A Hefty Slice of Pork for the Metro

These days, it seems as if pork spending goes just about everywhere. Mariachi music in Nevada middle schools, a bridge to nowhere in Alaska, and thousands of other pet projects continue to fatten the federal budget deficit as Members of Congress look appeal to every special interest in their constituencies.  The latest project to be added to the list is the D.C. Metro, which looks to capture $1.5 billion in federal dollars if Rep. Tom Davis (R-VA) has his way. A Heritage Foundation commentary points out that Davis recently proposed an amendment to the Deep Water Energy Resources Act that would divert $1.5 billion of federal revenues earned through offshore drilling to subsidize the ailing Metro. If approved, this would be the largest earmark in history, dwarfing the "Bridge to Nowhere" and other mammoth pork projects. Even more troubling, though, is the fact that the amendment would require communities within the Metro’s service area to match the $1.5 billion subsidy by raising taxes.

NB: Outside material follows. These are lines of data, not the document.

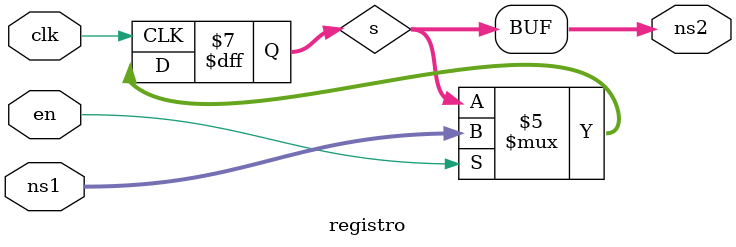
<source format=v>
module registro(output [N-1:0]ns2, input [N-1:0]ns1, input en, input clk);

parameter N = 8;
reg [N-1:0]s;

initial 
s = 2'b00;

always @(posedge clk)
	begin
	if(en == 1)
	s = ns1;
	end

assign ns2 = s;
endmodule

</source>
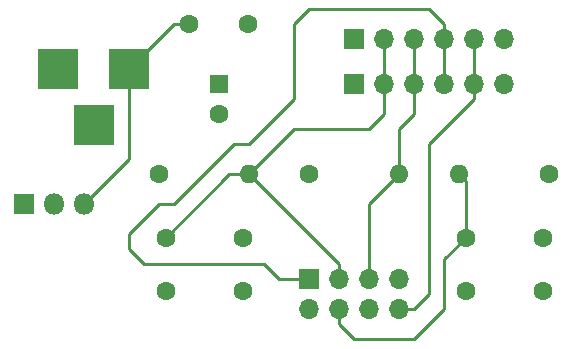
<source format=gbr>
G04 #@! TF.FileFunction,Copper,L1,Top,Signal*
%FSLAX46Y46*%
G04 Gerber Fmt 4.6, Leading zero omitted, Abs format (unit mm)*
G04 Created by KiCad (PCBNEW 4.0.5+dfsg1-4~bpo8+1) date Mon Aug 28 11:49:41 2017*
%MOMM*%
%LPD*%
G01*
G04 APERTURE LIST*
%ADD10C,0.100000*%
%ADD11R,1.600000X1.600000*%
%ADD12C,1.600000*%
%ADD13R,3.500000X3.500000*%
%ADD14R,1.700000X1.700000*%
%ADD15O,1.700000X1.700000*%
%ADD16O,1.600000X1.600000*%
%ADD17R,1.800000X1.800000*%
%ADD18O,1.800000X1.800000*%
%ADD19C,0.250000*%
G04 APERTURE END LIST*
D10*
D11*
X148590000Y-64770000D03*
D12*
X148590000Y-67270000D03*
D13*
X140970000Y-63500000D03*
X134970000Y-63500000D03*
X137970000Y-68200000D03*
D14*
X156210000Y-81280000D03*
D15*
X156210000Y-83820000D03*
X158750000Y-81280000D03*
X158750000Y-83820000D03*
X161290000Y-81280000D03*
X161290000Y-83820000D03*
X163830000Y-81280000D03*
X163830000Y-83820000D03*
D12*
X156210000Y-72390000D03*
D16*
X163830000Y-72390000D03*
D12*
X176530000Y-72390000D03*
D16*
X168910000Y-72390000D03*
D12*
X143510000Y-72390000D03*
D16*
X151130000Y-72390000D03*
D12*
X150570000Y-82260000D03*
X150570000Y-77760000D03*
X144070000Y-82260000D03*
X144070000Y-77760000D03*
X175970000Y-82260000D03*
X175970000Y-77760000D03*
X169470000Y-82260000D03*
X169470000Y-77760000D03*
D17*
X132080000Y-74930000D03*
D18*
X134620000Y-74930000D03*
X137160000Y-74930000D03*
D12*
X146050000Y-59690000D03*
X151050000Y-59690000D03*
D14*
X160020000Y-60960000D03*
D15*
X162560000Y-60960000D03*
X165100000Y-60960000D03*
X167640000Y-60960000D03*
X170180000Y-60960000D03*
X172720000Y-60960000D03*
D14*
X160020000Y-64770000D03*
D15*
X162560000Y-64770000D03*
X165100000Y-64770000D03*
X167640000Y-64770000D03*
X170180000Y-64770000D03*
X172720000Y-64770000D03*
D19*
X137160000Y-74930000D02*
X140970000Y-71120000D01*
X140970000Y-71120000D02*
X140970000Y-63500000D01*
X140970000Y-63500000D02*
X144780000Y-59690000D01*
X144780000Y-59690000D02*
X146050000Y-59690000D01*
X156210000Y-81280000D02*
X153670000Y-81280000D01*
X154940000Y-66040000D02*
X154940000Y-59690000D01*
X151130000Y-69850000D02*
X154940000Y-66040000D01*
X149860000Y-69850000D02*
X151130000Y-69850000D01*
X144780000Y-74930000D02*
X149860000Y-69850000D01*
X143510000Y-74930000D02*
X144780000Y-74930000D01*
X140970000Y-77470000D02*
X143510000Y-74930000D01*
X140970000Y-78740000D02*
X140970000Y-77470000D01*
X142240000Y-80010000D02*
X140970000Y-78740000D01*
X152400000Y-80010000D02*
X142240000Y-80010000D01*
X153670000Y-81280000D02*
X152400000Y-80010000D01*
X154940000Y-59690000D02*
X154940000Y-59690000D01*
X154940000Y-59690000D02*
X156210000Y-58420000D01*
X156210000Y-58420000D02*
X166370000Y-58420000D01*
X166370000Y-58420000D02*
X167640000Y-59690000D01*
X167640000Y-59690000D02*
X167640000Y-60960000D01*
X167640000Y-64770000D02*
X167640000Y-60960000D01*
X170180000Y-64770000D02*
X170180000Y-60960000D01*
X163830000Y-83820000D02*
X165100000Y-83820000D01*
X170180000Y-66040000D02*
X170180000Y-64770000D01*
X166370000Y-69850000D02*
X170180000Y-66040000D01*
X166370000Y-82550000D02*
X166370000Y-69850000D01*
X165100000Y-83820000D02*
X166370000Y-82550000D01*
X151130000Y-72390000D02*
X154940000Y-68580000D01*
X162560000Y-67310000D02*
X162560000Y-64770000D01*
X161290000Y-68580000D02*
X162560000Y-67310000D01*
X154940000Y-68580000D02*
X161290000Y-68580000D01*
X162560000Y-64770000D02*
X162560000Y-60960000D01*
X151130000Y-72390000D02*
X149440000Y-72390000D01*
X149440000Y-72390000D02*
X144070000Y-77760000D01*
X158750000Y-81280000D02*
X158750000Y-80010000D01*
X158750000Y-80010000D02*
X151130000Y-72390000D01*
X163830000Y-72390000D02*
X163830000Y-68580000D01*
X165100000Y-67310000D02*
X165100000Y-64770000D01*
X163830000Y-68580000D02*
X165100000Y-67310000D01*
X161290000Y-81280000D02*
X161290000Y-74930000D01*
X161290000Y-74930000D02*
X163830000Y-72390000D01*
X165100000Y-64770000D02*
X165100000Y-60960000D01*
X169470000Y-77760000D02*
X169470000Y-72950000D01*
X169470000Y-72950000D02*
X168910000Y-72390000D01*
X158750000Y-83820000D02*
X158750000Y-85090000D01*
X167640000Y-79590000D02*
X169470000Y-77760000D01*
X167640000Y-83820000D02*
X167640000Y-79590000D01*
X165100000Y-86360000D02*
X167640000Y-83820000D01*
X160020000Y-86360000D02*
X165100000Y-86360000D01*
X158750000Y-85090000D02*
X160020000Y-86360000D01*
M02*

</source>
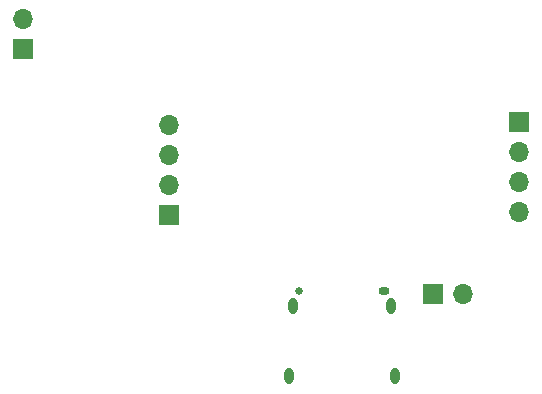
<source format=gbr>
%TF.GenerationSoftware,KiCad,Pcbnew,7.0.9-7.0.9~ubuntu22.04.1*%
%TF.CreationDate,2023-12-21T17:36:32+01:00*%
%TF.ProjectId,lidar 2 round,6c696461-7220-4322-9072-6f756e642e6b,rev?*%
%TF.SameCoordinates,Original*%
%TF.FileFunction,Soldermask,Bot*%
%TF.FilePolarity,Negative*%
%FSLAX46Y46*%
G04 Gerber Fmt 4.6, Leading zero omitted, Abs format (unit mm)*
G04 Created by KiCad (PCBNEW 7.0.9-7.0.9~ubuntu22.04.1) date 2023-12-21 17:36:32*
%MOMM*%
%LPD*%
G01*
G04 APERTURE LIST*
%ADD10R,1.700000X1.700000*%
%ADD11O,1.700000X1.700000*%
%ADD12C,0.650000*%
%ADD13O,0.950000X0.650000*%
%ADD14O,0.800000X1.400000*%
G04 APERTURE END LIST*
D10*
%TO.C,J4*%
X146710000Y-120750000D03*
D11*
X149250000Y-120750000D03*
%TD*%
D10*
%TO.C,J3*%
X124375000Y-114050000D03*
D11*
X124375000Y-111510000D03*
X124375000Y-108970000D03*
X124375000Y-106430000D03*
%TD*%
D10*
%TO.C,J2*%
X112000000Y-100025000D03*
D11*
X112000000Y-97485000D03*
%TD*%
D12*
%TO.C,J5*%
X135410000Y-120550000D03*
D13*
X142610000Y-120550000D03*
D14*
X134520000Y-127750000D03*
X134880000Y-121800000D03*
X143140000Y-121800000D03*
X143500000Y-127750000D03*
%TD*%
D10*
%TO.C,J1*%
X154000000Y-106250000D03*
D11*
X154000000Y-108790000D03*
X154000000Y-111330000D03*
X154000000Y-113870000D03*
%TD*%
M02*

</source>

If the federal government wants to help the Metro, simply pushing more taxpayer money at it won’t do the trick. Instead, the government should pressure the Metro to reduce its operating costs and eliminate the inefficiencies that plague the system. Also, the Metro should seriously consider undertaking a program of competitive contracting, which has successfully lowered costs and improved service in London’s Tube system and in several U.S. cities.